How to Know If Failure is Helping or Hurting Personal Growth
Failure is a necessary part of the growth process. If failure is not part of the process, then your goals aren’t big enough. Failure breeds growth, and growth breeds progress. However, there is one caveat to this that many don’t understand. If you are not mentally prepared to grow when you experience failure, the failure is more likely to hurt than help.
Unfortunately, failure doesn’t always breed growth; it only has the potential to breed growth. In youth sports in particular, it’s common to hear parents and coaches tell young athletes after they lose that there’s no such thing as failure, only learning. While this is a great nurturing statement to make a child feel better, the reality is when you aren’t ready to learn failure is just failure.
In fact, there is one characteristic that lets you know when a failure is just a failure. In simply comes down to how many times one has failed by making the same exact mistakes. If someone keeps failing because of the same mistakes, then they have made failure a habit. Failure in this case is hurting way more than it will ever help because bad habits are extremely difficult to break.

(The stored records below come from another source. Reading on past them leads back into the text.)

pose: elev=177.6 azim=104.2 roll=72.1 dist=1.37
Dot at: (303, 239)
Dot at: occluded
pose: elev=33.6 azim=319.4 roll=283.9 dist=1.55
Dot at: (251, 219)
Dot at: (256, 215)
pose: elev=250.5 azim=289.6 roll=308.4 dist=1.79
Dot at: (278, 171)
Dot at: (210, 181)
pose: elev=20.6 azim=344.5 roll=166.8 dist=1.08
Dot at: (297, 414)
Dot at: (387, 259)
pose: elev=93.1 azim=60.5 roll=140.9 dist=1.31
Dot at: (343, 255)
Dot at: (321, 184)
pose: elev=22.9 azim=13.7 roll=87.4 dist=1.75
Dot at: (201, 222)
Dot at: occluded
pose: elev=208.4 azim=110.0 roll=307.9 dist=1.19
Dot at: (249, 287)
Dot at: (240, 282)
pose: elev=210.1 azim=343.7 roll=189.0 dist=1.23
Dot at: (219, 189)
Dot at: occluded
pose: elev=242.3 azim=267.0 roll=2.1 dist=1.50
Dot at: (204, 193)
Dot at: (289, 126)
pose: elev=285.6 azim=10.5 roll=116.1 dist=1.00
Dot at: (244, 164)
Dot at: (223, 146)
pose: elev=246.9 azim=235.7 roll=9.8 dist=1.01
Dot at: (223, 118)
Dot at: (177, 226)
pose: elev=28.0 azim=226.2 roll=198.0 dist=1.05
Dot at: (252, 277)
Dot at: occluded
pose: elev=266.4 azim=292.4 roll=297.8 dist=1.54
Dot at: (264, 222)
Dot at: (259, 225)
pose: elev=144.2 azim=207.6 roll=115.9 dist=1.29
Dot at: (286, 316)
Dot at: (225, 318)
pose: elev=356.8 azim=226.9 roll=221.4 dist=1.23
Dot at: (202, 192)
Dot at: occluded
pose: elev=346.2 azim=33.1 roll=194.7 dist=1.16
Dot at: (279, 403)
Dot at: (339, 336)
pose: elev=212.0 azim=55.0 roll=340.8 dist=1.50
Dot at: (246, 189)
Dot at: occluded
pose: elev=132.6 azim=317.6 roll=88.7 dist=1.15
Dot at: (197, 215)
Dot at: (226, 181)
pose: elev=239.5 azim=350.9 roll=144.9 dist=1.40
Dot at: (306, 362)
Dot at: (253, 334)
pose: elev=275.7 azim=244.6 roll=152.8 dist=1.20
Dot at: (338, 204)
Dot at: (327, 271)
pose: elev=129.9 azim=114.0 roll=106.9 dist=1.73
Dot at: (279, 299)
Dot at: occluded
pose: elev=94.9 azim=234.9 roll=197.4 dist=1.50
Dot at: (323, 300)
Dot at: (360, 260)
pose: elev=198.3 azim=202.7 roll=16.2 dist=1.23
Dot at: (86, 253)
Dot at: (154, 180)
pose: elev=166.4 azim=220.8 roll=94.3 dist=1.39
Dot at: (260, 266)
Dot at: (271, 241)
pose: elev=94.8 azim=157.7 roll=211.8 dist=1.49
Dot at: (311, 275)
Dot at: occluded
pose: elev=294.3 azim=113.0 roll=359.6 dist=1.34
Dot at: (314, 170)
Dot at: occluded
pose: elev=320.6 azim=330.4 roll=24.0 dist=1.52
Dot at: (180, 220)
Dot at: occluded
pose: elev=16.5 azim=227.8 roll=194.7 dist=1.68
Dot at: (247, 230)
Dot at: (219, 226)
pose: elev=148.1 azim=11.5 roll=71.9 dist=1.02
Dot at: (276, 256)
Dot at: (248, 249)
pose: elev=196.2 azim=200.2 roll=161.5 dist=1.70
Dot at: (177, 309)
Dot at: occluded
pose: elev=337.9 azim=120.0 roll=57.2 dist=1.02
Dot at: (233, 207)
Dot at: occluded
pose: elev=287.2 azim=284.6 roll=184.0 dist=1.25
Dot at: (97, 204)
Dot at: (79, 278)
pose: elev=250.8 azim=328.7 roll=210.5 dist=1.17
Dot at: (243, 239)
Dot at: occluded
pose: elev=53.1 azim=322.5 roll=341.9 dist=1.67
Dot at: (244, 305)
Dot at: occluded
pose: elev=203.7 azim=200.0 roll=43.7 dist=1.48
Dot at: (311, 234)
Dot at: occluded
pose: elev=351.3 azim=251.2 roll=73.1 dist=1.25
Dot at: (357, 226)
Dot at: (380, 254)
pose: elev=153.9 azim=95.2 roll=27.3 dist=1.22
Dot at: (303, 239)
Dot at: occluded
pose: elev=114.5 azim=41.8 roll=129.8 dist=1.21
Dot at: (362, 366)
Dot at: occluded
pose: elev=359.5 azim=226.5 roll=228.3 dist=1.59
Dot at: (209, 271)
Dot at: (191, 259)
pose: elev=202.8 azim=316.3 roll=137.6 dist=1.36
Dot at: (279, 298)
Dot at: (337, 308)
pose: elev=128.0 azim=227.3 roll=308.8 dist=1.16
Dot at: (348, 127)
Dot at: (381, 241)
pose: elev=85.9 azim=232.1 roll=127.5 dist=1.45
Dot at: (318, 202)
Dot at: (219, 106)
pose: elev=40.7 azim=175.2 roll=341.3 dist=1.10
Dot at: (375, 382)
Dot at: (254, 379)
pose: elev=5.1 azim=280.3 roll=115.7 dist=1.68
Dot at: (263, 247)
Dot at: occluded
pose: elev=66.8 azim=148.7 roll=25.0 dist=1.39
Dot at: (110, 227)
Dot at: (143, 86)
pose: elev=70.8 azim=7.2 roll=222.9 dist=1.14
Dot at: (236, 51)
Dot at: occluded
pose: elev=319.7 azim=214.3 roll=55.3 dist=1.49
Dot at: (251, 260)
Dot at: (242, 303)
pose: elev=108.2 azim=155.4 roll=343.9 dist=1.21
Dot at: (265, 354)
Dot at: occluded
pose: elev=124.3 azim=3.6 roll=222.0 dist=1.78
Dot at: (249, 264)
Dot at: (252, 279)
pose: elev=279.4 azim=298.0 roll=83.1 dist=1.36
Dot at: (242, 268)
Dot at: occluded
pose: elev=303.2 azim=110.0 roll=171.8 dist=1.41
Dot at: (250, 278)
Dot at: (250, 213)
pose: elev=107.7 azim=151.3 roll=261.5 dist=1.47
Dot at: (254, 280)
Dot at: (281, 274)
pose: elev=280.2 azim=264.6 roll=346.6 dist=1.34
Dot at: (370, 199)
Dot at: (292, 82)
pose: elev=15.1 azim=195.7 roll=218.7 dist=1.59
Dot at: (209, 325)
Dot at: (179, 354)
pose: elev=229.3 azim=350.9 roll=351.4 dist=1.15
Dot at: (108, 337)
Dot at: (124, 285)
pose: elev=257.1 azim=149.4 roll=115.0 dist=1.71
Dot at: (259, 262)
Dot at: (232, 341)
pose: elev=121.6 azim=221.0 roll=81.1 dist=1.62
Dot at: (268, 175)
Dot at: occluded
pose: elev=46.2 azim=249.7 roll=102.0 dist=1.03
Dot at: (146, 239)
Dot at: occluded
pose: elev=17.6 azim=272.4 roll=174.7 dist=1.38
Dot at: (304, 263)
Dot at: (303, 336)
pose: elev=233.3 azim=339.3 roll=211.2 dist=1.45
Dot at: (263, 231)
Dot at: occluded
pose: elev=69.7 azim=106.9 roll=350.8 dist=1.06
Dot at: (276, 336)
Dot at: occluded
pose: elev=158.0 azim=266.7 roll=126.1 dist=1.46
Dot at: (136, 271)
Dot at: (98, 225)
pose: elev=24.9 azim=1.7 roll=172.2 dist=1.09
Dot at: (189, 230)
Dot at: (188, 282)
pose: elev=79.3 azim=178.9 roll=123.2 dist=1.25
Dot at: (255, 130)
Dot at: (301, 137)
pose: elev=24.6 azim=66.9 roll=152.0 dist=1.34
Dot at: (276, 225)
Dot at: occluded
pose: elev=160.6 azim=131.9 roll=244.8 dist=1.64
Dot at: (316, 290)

On the other hand, if one fails as a result of new mistakes, and corrects previous mistakes then the failure is helping. Failure must not only expose an opportunity ripe for growth, the one experiencing that failure must also take advantage of the opportunity.
In short, if someone isn’t mentally ready to take advantage of learning from failure and/or doesn’t have a coach who can help them learn, it’s best to avoid repeating the same failures over and over as nothing helpful will come from it.